Along this line, the New York Times quoted an unnamed wife’s confessions: “At first, I wanted to kick him out. But I realized that I didn’t want to get divorced. My mother did that and she ended up raising three children alone. I didn’t want a repeat of my childhood. I wanted my son, who was then 2 years old, to have a father in his life. But I also knew that if we were going to stay together, we had to go to couples counseling.”

The wife continued: “I know I’m not perfect. I was very focused on taking care of my son, and my husband wasn’t getting from me whatever he needed. Everybody should be allowed to make mistakes and learn from them. We learned how to talk to each other and really listen. I love him and respect him, I’m so happy we didn’t split apart. He’s a wonderful father, a stimulating partner …”

The Washington Post, which published an interview with singer Pearce, said she did not feel only “shame” for being divorced, but also when she first thought about writing and singing “29.” But she quickly changed her mind. She said she wanted to send a message to other wives (and husbands) who were cheated on.
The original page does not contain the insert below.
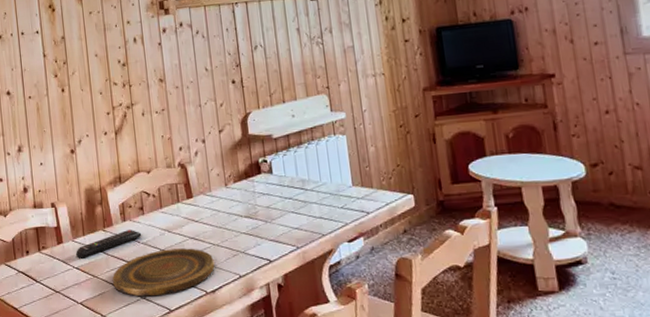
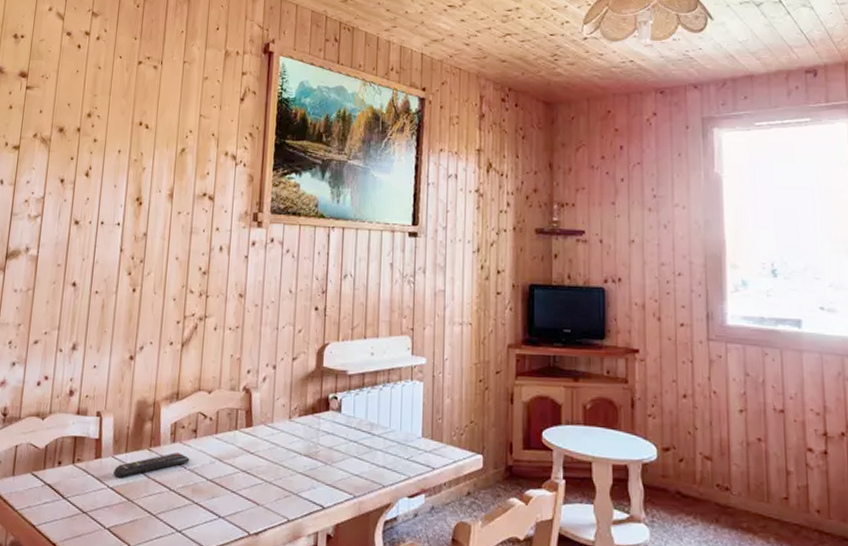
plate: present [113,248,215,297] -> none [148,479,264,531]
But “29” was seen by some as full of self-pity— that it was her fault her marriage ended in a divorce, and that might be she should have tolerated her husband’s infidelity.

Pearce seemed to have put herself between a rock and a hard place.  On one side, even counselors like Perel suggested that the marriage (and the children) were more important. But, on the other side, some feminist leaders, while supporting her for seeking a divorce because of her cheating husband, criticized her for the self-pity in “29.”
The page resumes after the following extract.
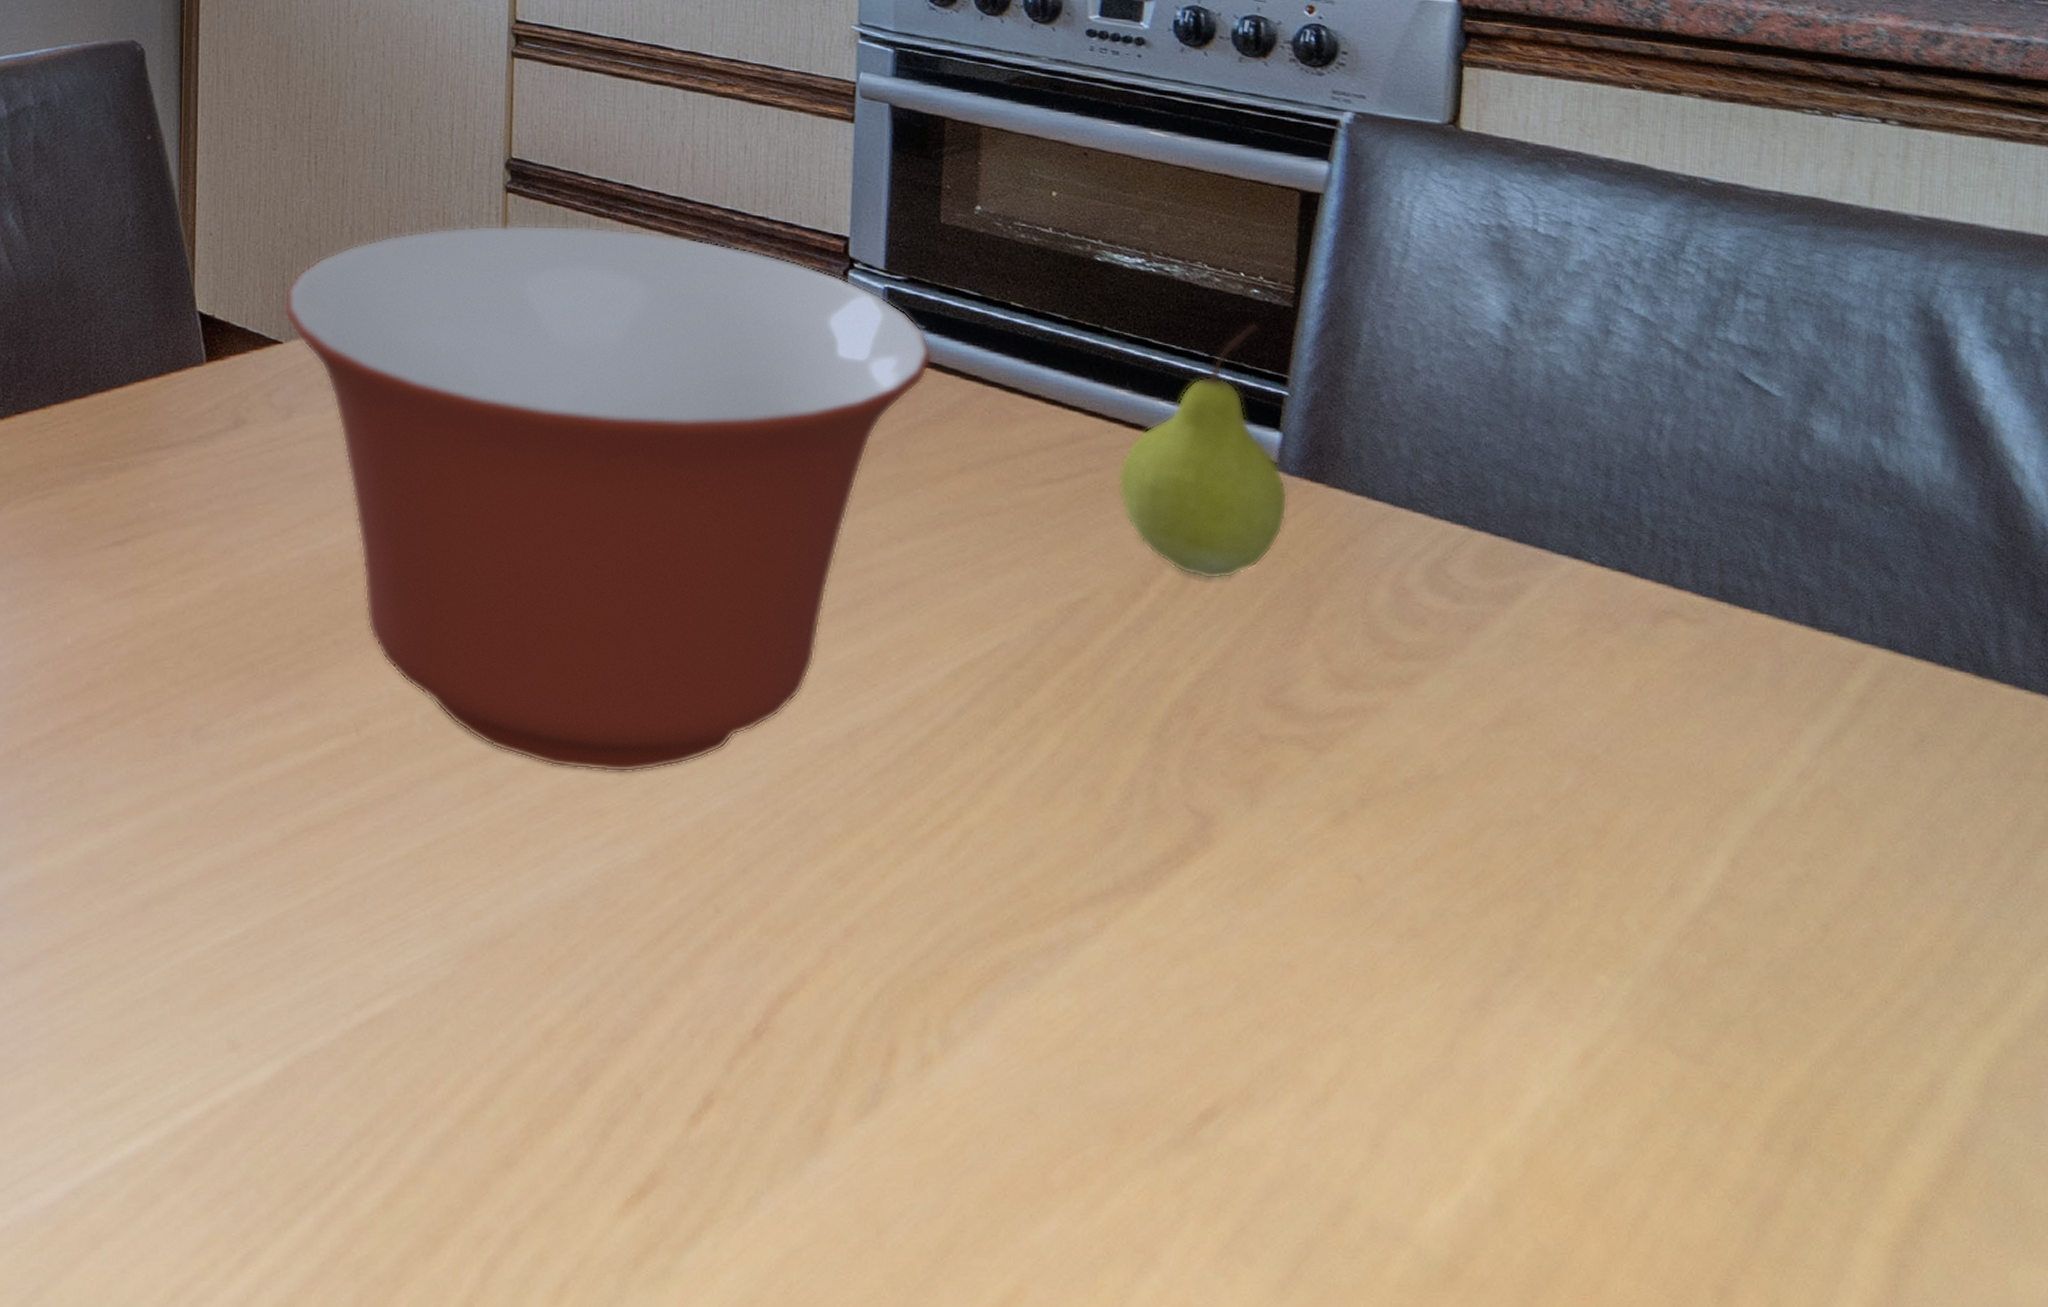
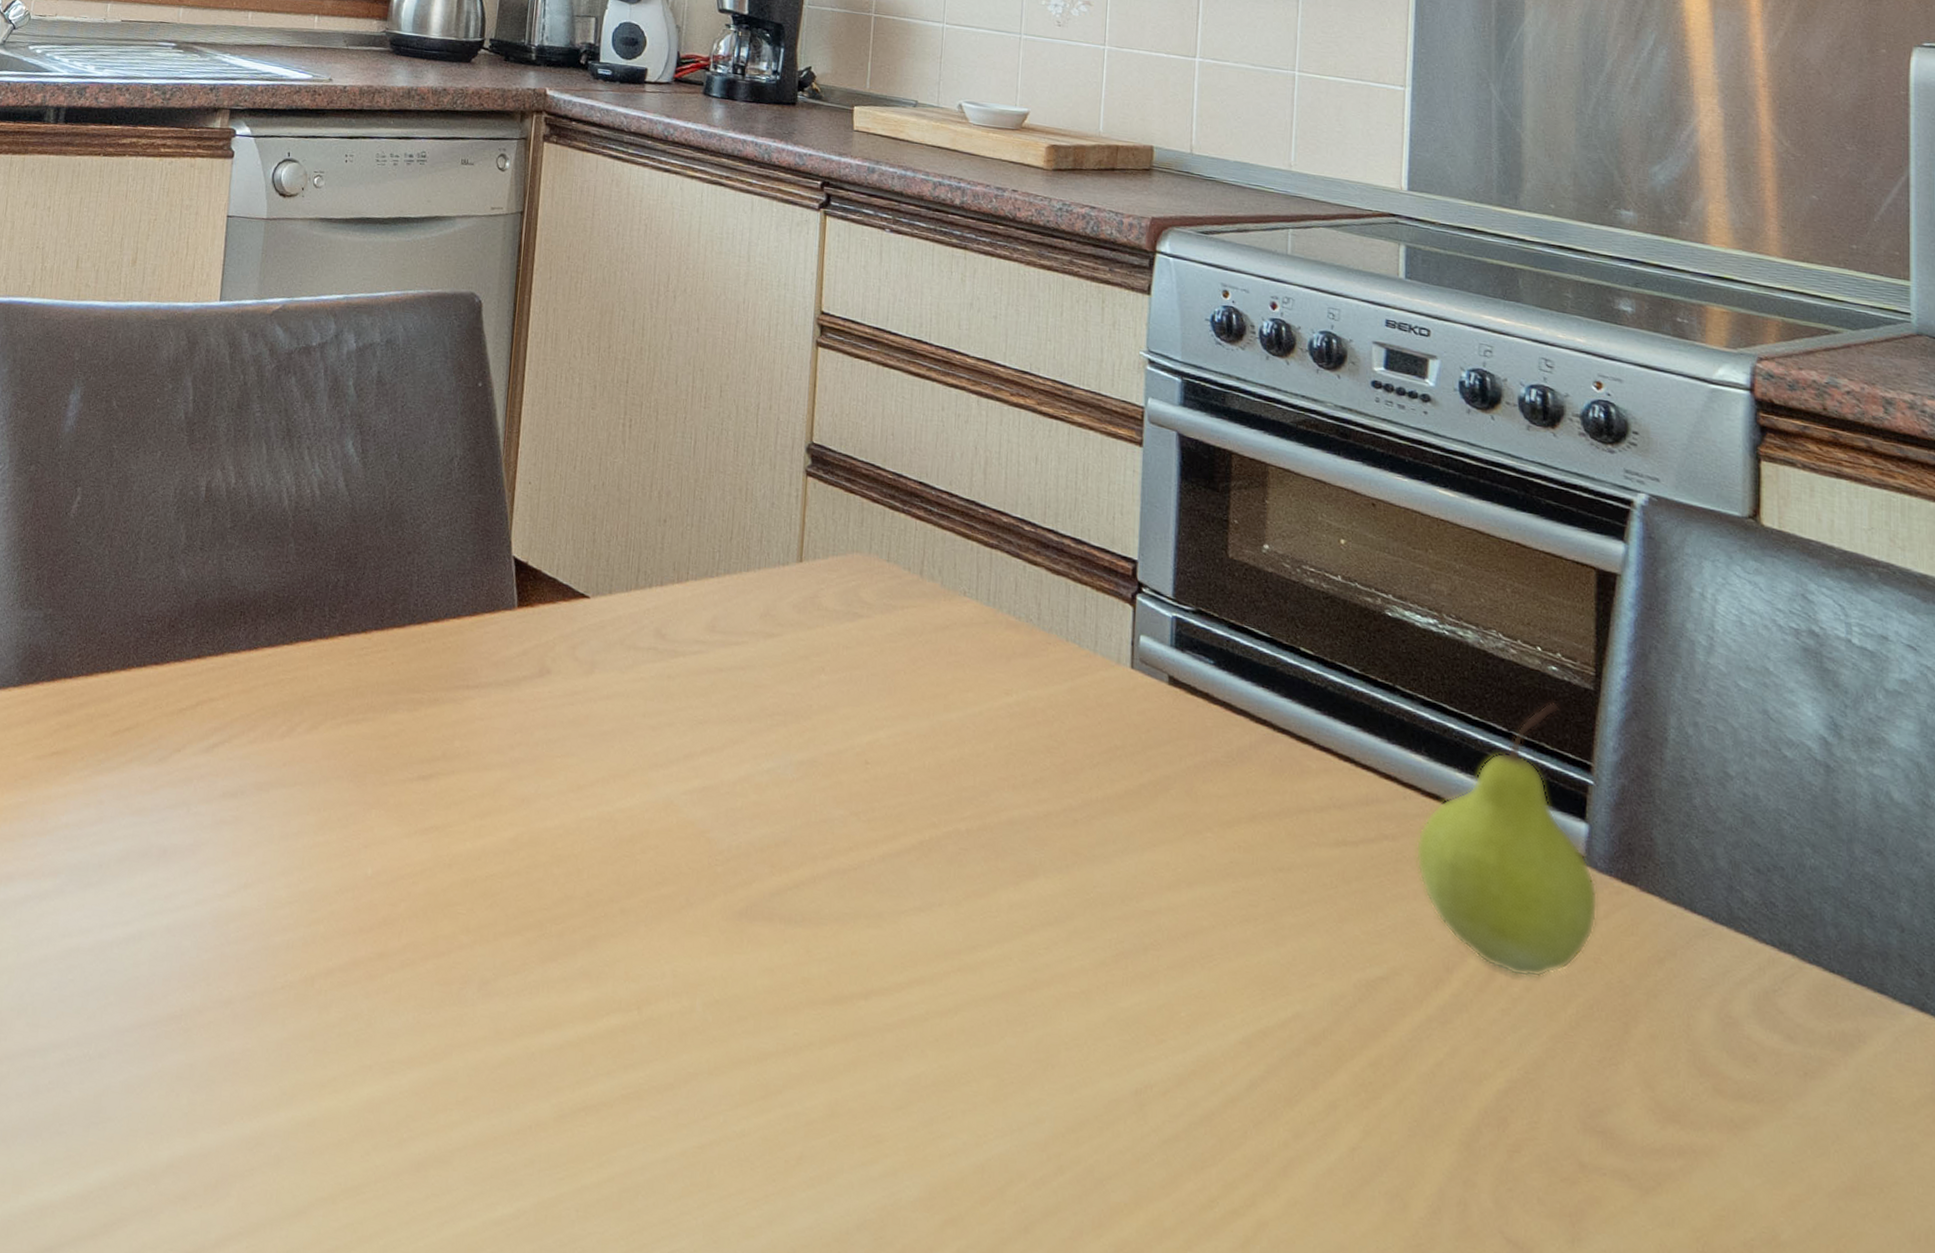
mixing bowl: present [283,224,933,772] -> none [592,503,1221,1099]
“29,” now all-over social media, has created more questions than answers: Can a cheater ever be faithful? Can a marriage be normal after cheating? And will a cheater, if forgiven, cheat again?

Answering the last question, Dr. Josh Klapow, a clinical psychologist, said that "The reality is that a partner who cheated once can cheat again. That being said, a partner who never cheated can cheat for the first time at any time, too. So, the risk we take in any relationship is infidelity."